**Recorded information:**
- Opening Delimiter -

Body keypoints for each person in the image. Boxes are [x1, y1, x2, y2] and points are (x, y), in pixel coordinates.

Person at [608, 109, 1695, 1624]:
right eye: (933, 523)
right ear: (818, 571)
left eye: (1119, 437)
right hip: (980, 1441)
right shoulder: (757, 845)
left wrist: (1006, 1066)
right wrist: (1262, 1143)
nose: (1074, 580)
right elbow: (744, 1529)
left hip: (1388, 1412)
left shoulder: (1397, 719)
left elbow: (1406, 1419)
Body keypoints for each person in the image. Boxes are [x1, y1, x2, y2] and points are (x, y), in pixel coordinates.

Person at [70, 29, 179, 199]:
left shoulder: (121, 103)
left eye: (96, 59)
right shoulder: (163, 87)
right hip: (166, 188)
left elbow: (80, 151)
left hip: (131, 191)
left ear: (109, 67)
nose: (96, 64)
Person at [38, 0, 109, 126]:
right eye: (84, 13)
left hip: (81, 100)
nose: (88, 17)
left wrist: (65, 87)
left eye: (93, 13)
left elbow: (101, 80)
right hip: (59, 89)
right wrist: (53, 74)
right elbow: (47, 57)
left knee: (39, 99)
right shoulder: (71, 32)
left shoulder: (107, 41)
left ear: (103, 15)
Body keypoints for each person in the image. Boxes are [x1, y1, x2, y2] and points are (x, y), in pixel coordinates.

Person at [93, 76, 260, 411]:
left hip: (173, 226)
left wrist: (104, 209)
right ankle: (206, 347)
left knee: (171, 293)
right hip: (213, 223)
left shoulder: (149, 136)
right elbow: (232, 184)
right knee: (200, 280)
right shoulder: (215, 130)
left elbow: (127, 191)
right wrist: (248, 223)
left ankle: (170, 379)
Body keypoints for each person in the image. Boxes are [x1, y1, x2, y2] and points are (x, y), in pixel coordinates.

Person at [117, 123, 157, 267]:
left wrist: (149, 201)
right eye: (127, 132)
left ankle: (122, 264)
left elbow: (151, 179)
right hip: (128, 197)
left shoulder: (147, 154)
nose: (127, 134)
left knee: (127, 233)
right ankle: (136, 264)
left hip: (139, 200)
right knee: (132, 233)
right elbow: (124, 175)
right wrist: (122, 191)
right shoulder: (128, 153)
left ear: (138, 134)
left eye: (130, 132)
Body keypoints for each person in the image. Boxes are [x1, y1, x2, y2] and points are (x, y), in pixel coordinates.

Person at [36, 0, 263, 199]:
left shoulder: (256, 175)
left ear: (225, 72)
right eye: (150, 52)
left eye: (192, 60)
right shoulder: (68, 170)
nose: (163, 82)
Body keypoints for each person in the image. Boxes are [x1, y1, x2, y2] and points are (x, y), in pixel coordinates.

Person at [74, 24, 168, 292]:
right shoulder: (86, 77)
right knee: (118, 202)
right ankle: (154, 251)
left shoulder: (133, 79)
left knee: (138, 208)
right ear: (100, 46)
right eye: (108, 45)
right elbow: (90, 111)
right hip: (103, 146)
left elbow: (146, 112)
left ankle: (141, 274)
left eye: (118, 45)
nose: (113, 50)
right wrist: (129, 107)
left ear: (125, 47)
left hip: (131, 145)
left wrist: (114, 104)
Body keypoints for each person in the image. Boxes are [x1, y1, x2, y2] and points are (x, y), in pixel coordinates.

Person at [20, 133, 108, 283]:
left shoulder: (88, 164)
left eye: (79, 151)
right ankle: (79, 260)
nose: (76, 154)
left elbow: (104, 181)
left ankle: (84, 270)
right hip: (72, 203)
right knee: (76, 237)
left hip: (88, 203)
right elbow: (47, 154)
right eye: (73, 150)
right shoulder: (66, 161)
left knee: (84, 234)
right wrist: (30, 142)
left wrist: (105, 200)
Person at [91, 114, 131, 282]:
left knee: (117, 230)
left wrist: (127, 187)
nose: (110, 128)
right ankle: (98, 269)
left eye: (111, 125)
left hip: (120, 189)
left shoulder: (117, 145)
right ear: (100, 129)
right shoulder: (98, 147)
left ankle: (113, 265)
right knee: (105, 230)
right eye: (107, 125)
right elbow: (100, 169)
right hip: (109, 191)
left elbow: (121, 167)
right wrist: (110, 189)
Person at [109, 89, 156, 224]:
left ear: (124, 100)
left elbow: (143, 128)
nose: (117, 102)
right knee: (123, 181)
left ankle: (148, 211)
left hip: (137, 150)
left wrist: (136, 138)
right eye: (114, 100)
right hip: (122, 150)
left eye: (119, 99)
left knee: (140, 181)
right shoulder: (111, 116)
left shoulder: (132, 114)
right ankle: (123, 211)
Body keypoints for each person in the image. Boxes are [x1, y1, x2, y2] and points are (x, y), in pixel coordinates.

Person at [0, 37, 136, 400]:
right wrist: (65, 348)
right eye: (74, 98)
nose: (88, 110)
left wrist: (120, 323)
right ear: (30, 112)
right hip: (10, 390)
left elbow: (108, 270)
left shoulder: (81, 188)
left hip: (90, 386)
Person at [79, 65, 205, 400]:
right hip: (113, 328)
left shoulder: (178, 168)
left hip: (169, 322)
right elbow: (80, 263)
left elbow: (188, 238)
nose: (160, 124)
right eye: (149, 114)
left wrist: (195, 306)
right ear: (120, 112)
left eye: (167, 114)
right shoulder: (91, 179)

- Closing Delimiter -

**Task item:** The expected answer is a word-for-word copy of every line from the one that contains "left elbow: (143, 128)" through the final line of the material.

**Written answer:**
left elbow: (143, 128)
nose: (117, 102)
right knee: (123, 181)
left ankle: (148, 211)
left hip: (137, 150)
left wrist: (136, 138)
right eye: (114, 100)
right hip: (122, 150)
left eye: (119, 99)
left knee: (140, 181)
right shoulder: (111, 116)
left shoulder: (132, 114)
right ankle: (123, 211)
Body keypoints for each person in the image. Boxes are [x1, y1, x2, y2] and points are (x, y), in pixel coordinates.

Person at [0, 37, 136, 400]:
right wrist: (65, 348)
right eye: (74, 98)
nose: (88, 110)
left wrist: (120, 323)
right ear: (30, 112)
right hip: (10, 390)
left elbow: (108, 270)
left shoulder: (81, 188)
left hip: (90, 386)
Person at [79, 65, 205, 400]:
right hip: (113, 328)
left shoulder: (178, 168)
left hip: (169, 322)
right elbow: (80, 263)
left elbow: (188, 238)
nose: (160, 124)
right eye: (149, 114)
left wrist: (195, 306)
right ear: (120, 112)
left eye: (167, 114)
right shoulder: (91, 179)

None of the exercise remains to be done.